◆ Materials provided ◆
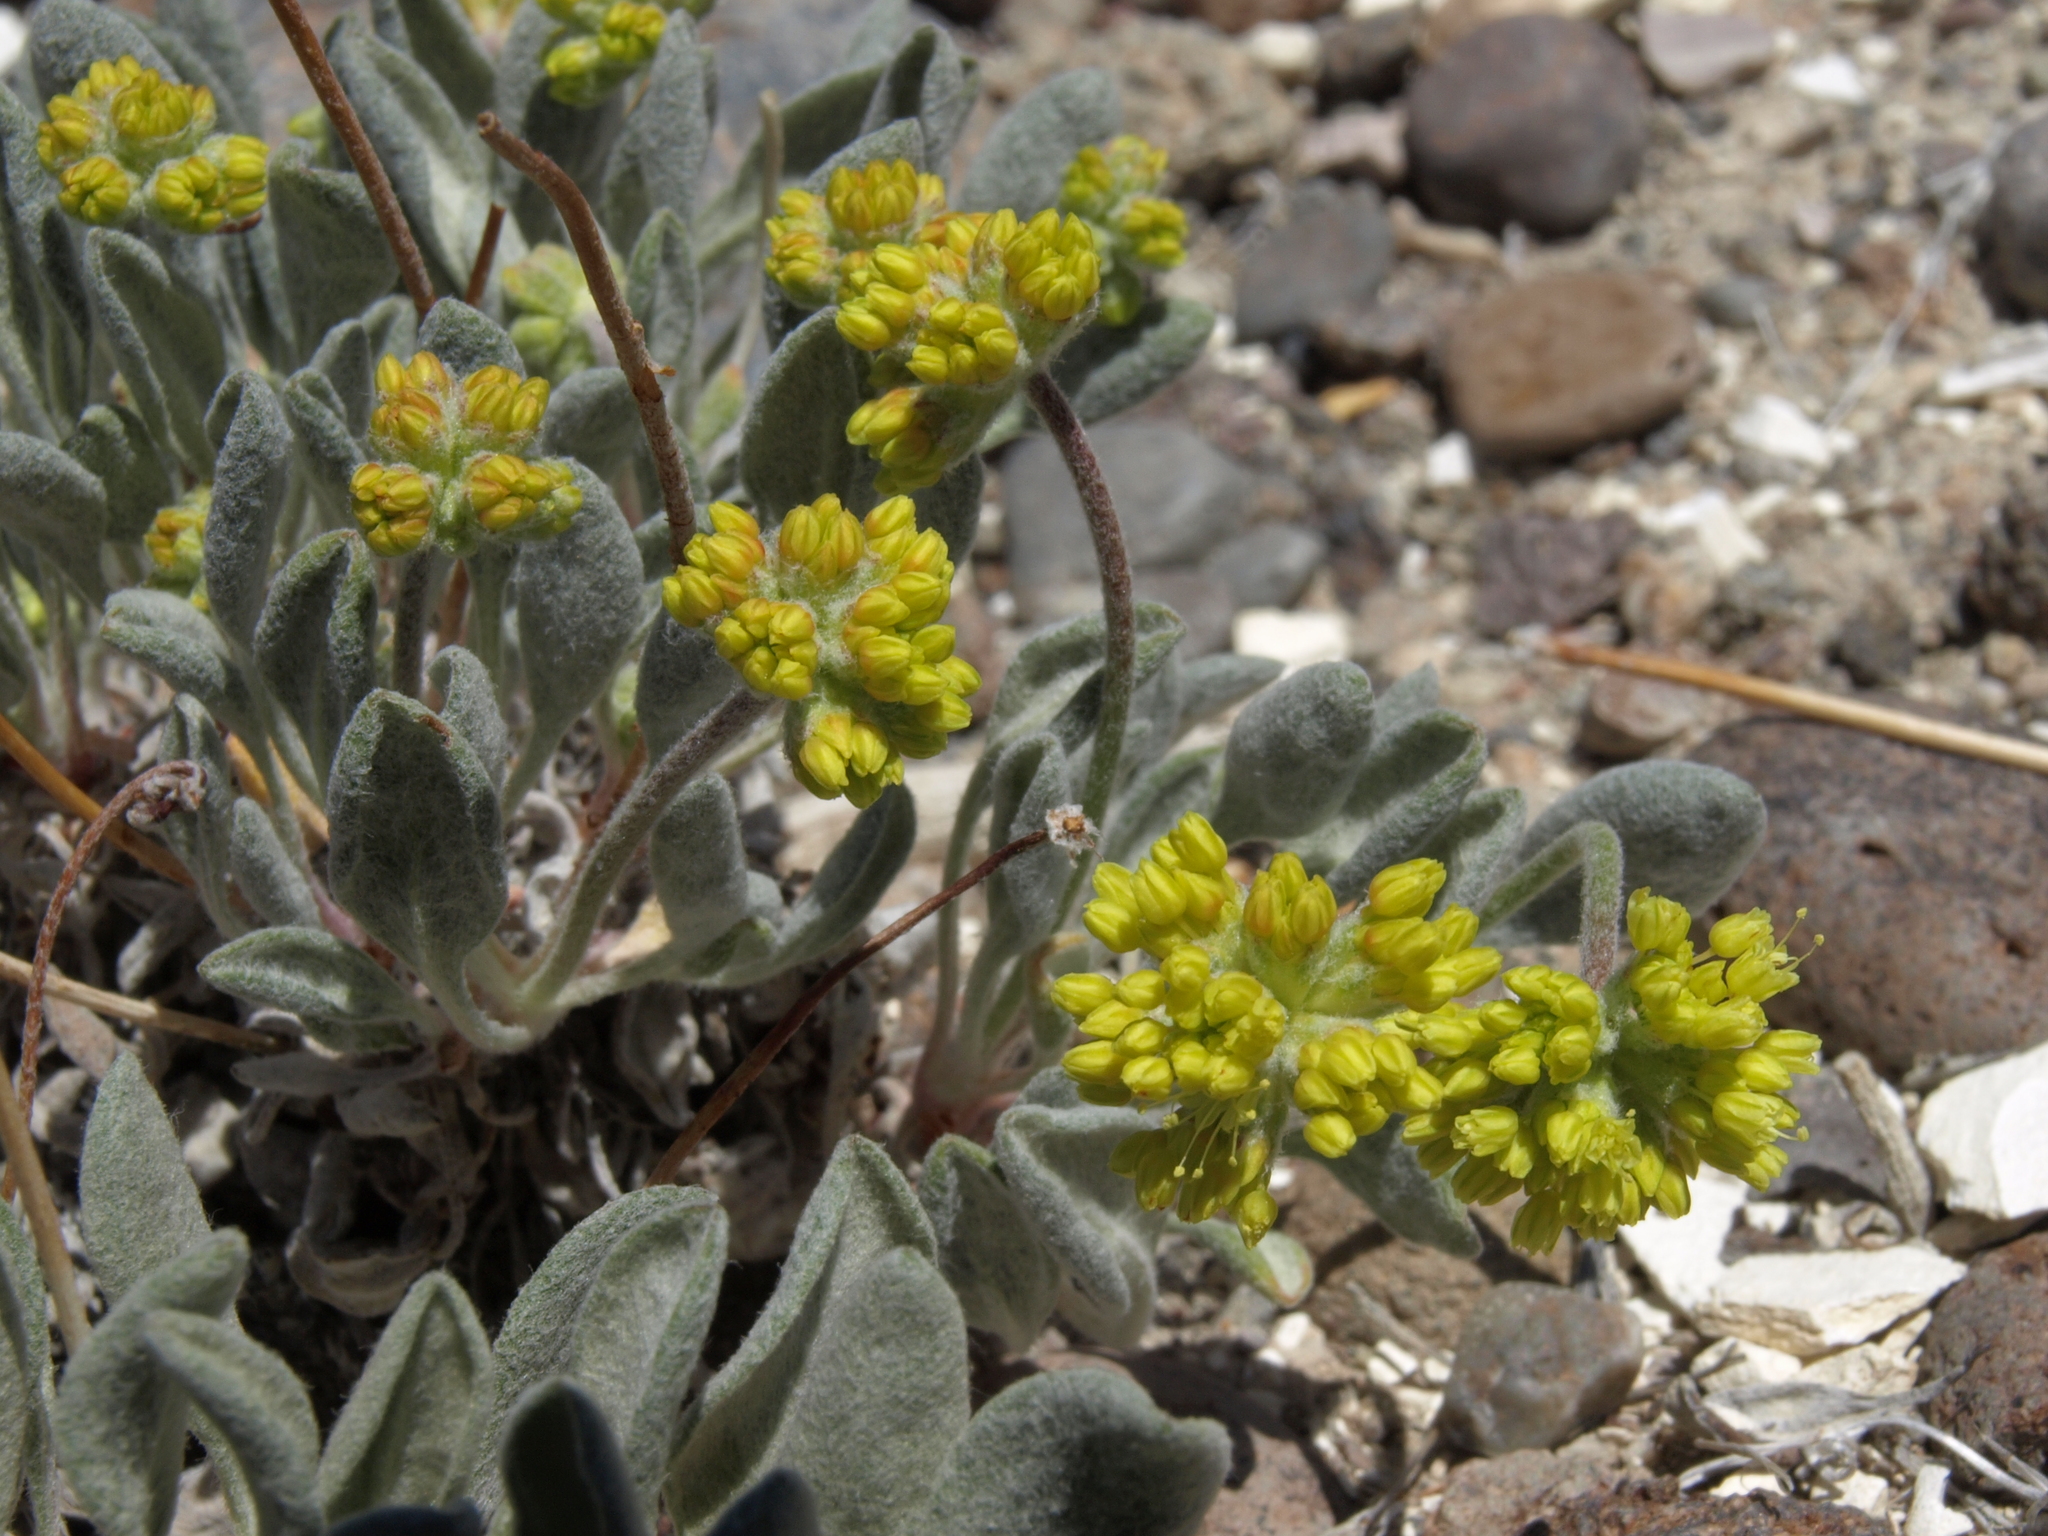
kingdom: Plantae
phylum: Tracheophyta
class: Magnoliopsida
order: Caryophyllales
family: Polygonaceae
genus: Eriogonum
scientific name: Eriogonum alexanderae
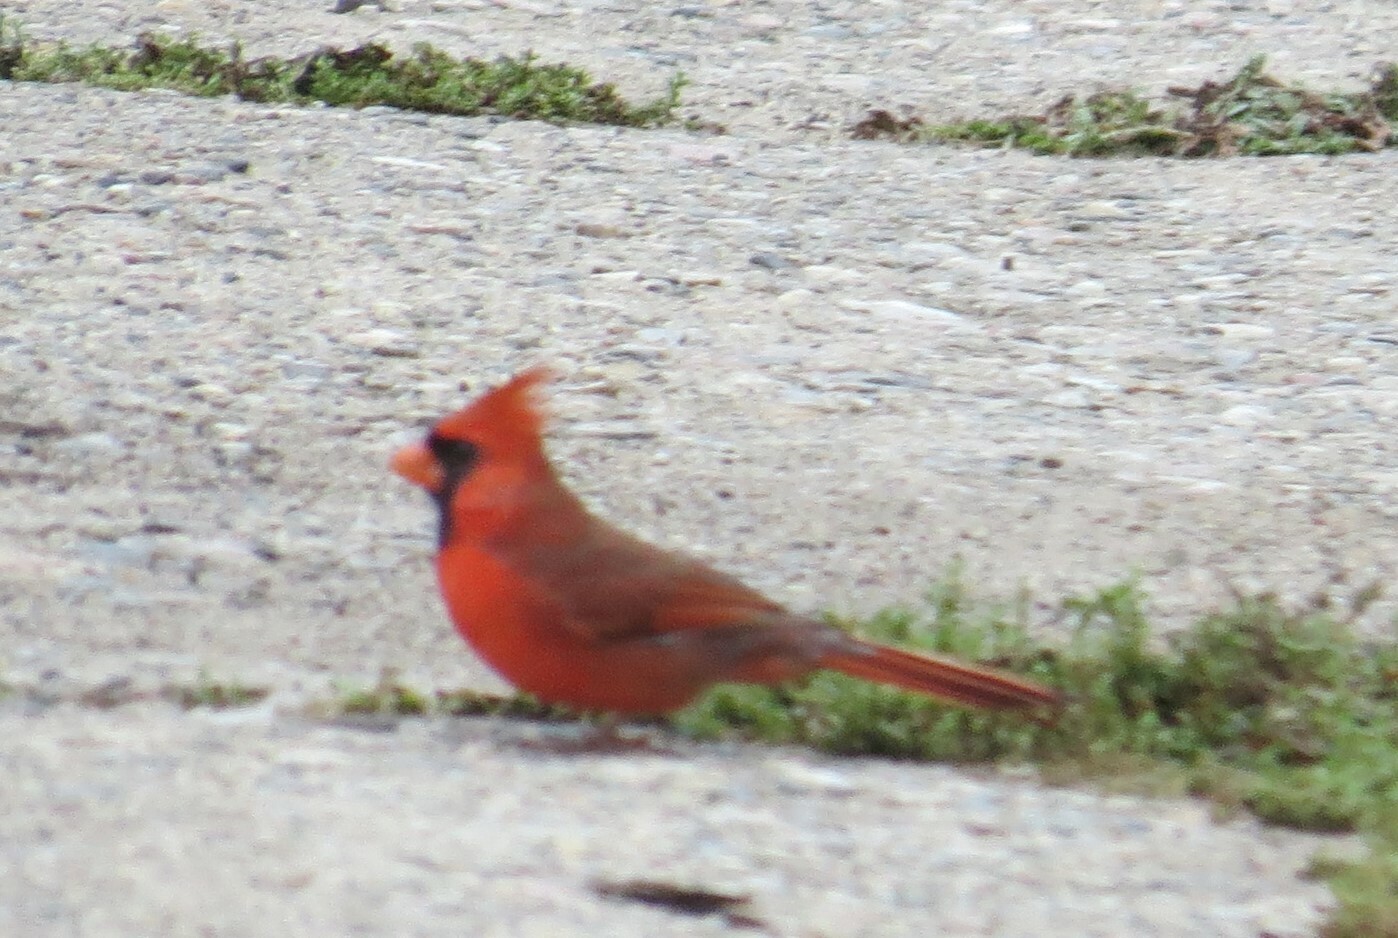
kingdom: Animalia
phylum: Chordata
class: Aves
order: Passeriformes
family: Cardinalidae
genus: Cardinalis
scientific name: Cardinalis cardinalis
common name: Northern cardinal
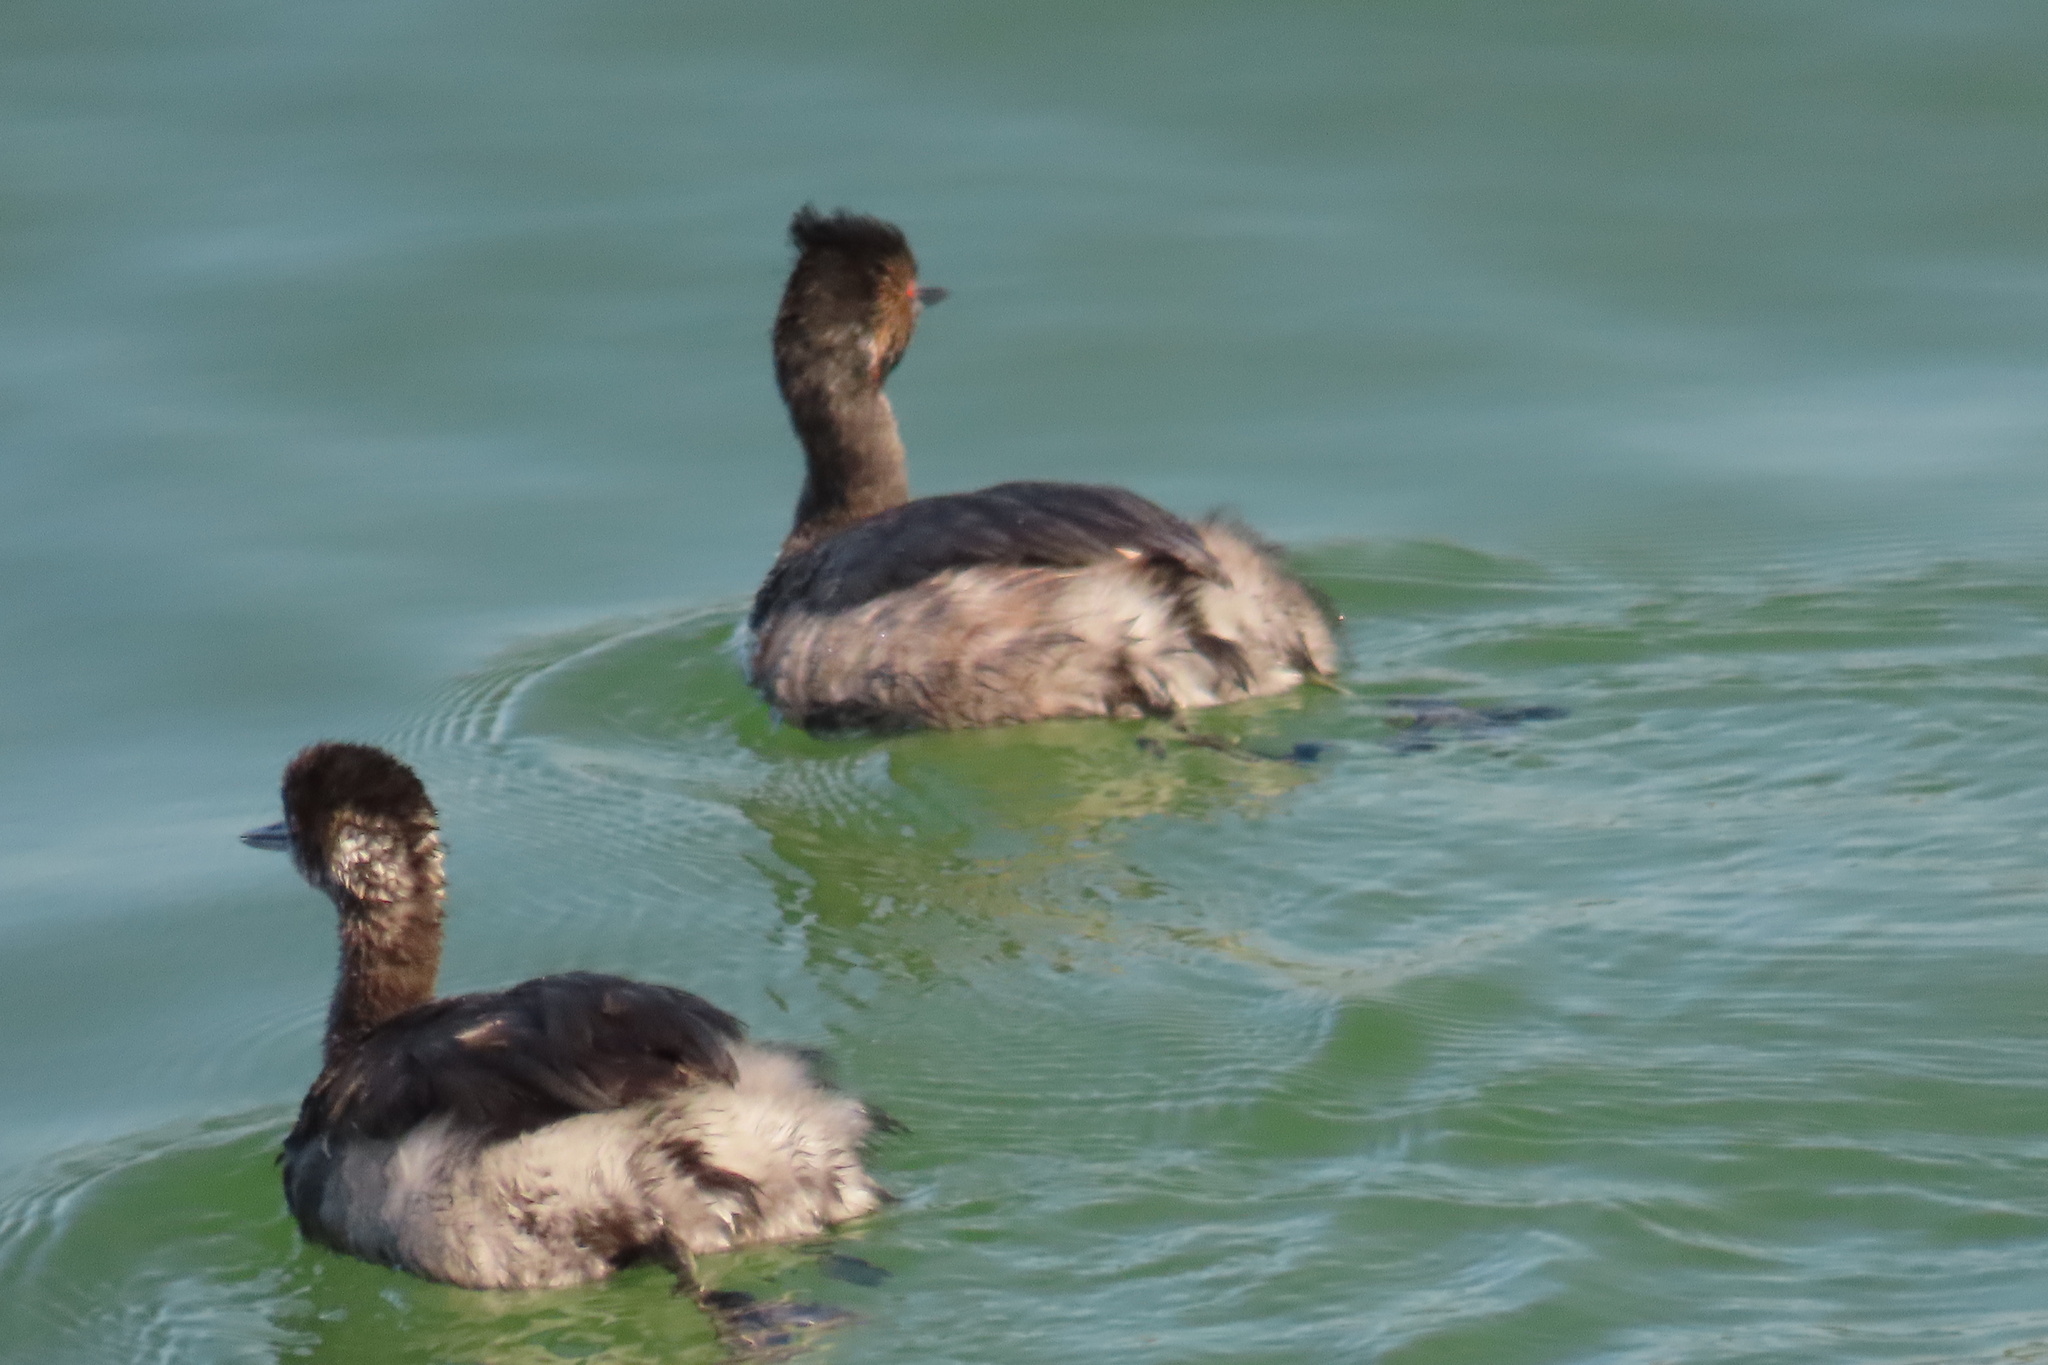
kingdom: Animalia
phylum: Chordata
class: Aves
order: Podicipediformes
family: Podicipedidae
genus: Podiceps
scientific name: Podiceps nigricollis
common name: Black-necked grebe
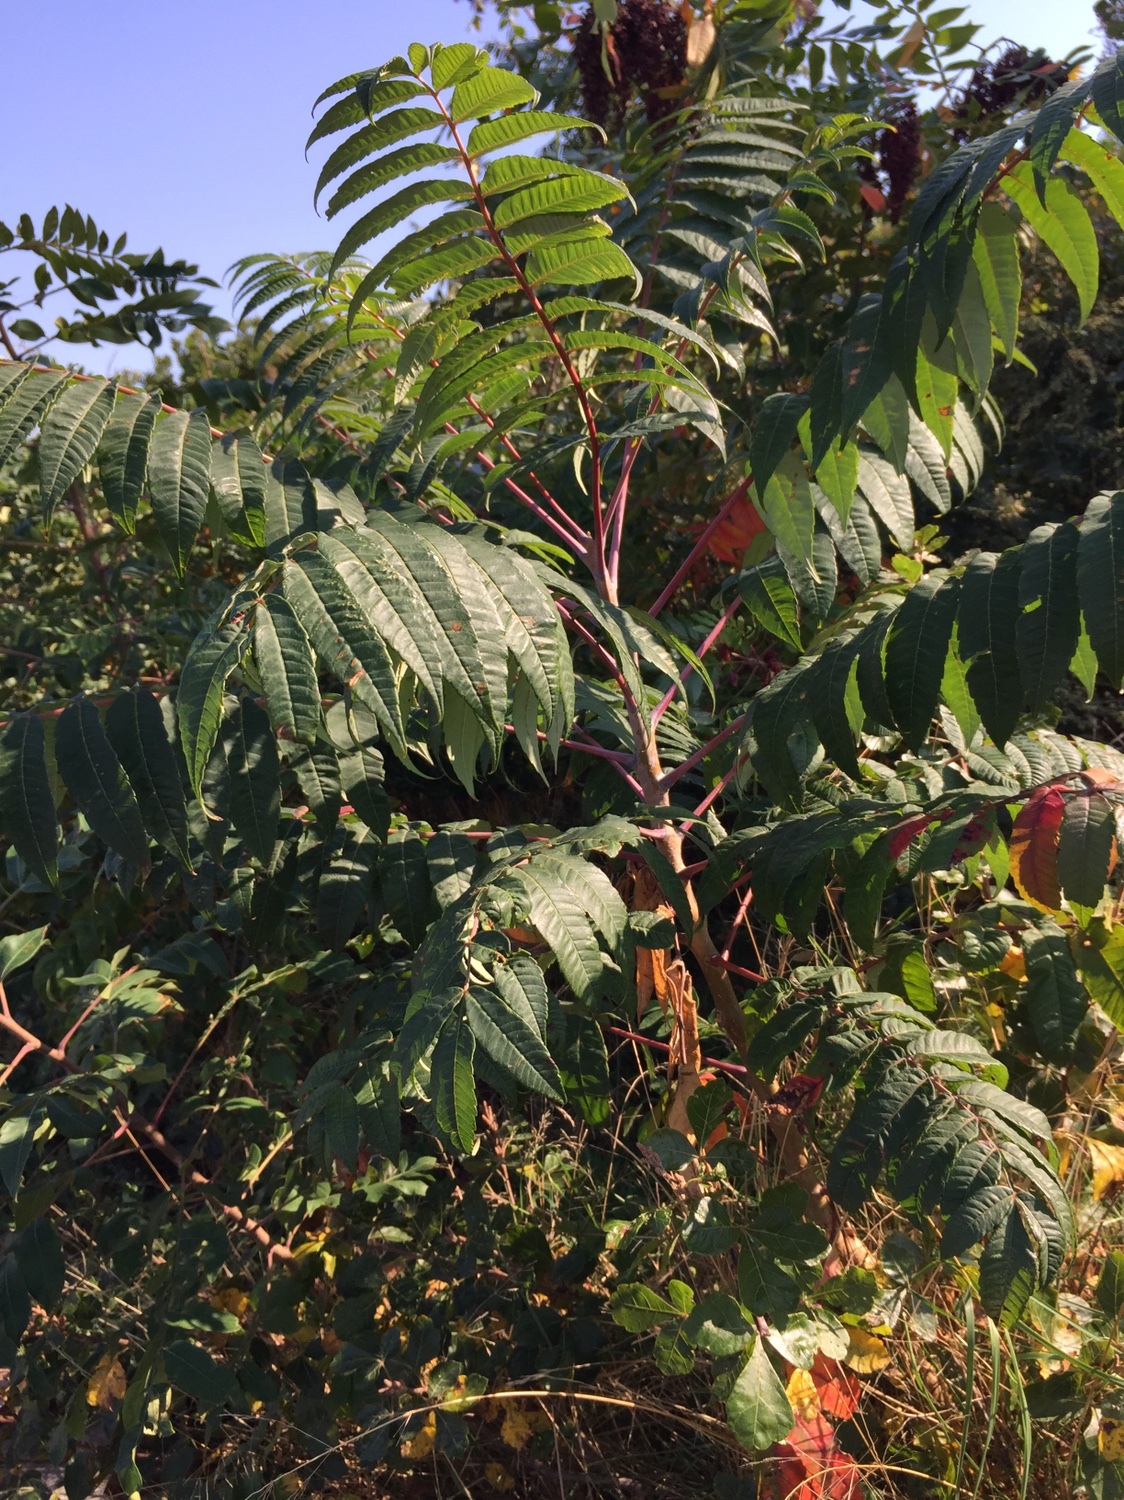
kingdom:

◆ Stated exercise ◆
Output every line of the records above verbatim, omitting the pictures.

◆ Complete response ◆
kingdom: Plantae
phylum: Tracheophyta
class: Magnoliopsida
order: Caryophyllales
family: Polygonaceae
genus: Eriogonum
scientific name: Eriogonum alexanderae
kingdom: Animalia
phylum: Chordata
class: Aves
order: Passeriformes
family: Cardinalidae
genus: Cardinalis
scientific name: Cardinalis cardinalis
common name: Northern cardinal
kingdom: Animalia
phylum: Chordata
class: Aves
order: Podicipediformes
family: Podicipedidae
genus: Podiceps
scientific name: Podiceps nigricollis
common name: Black-necked grebe
kingdom:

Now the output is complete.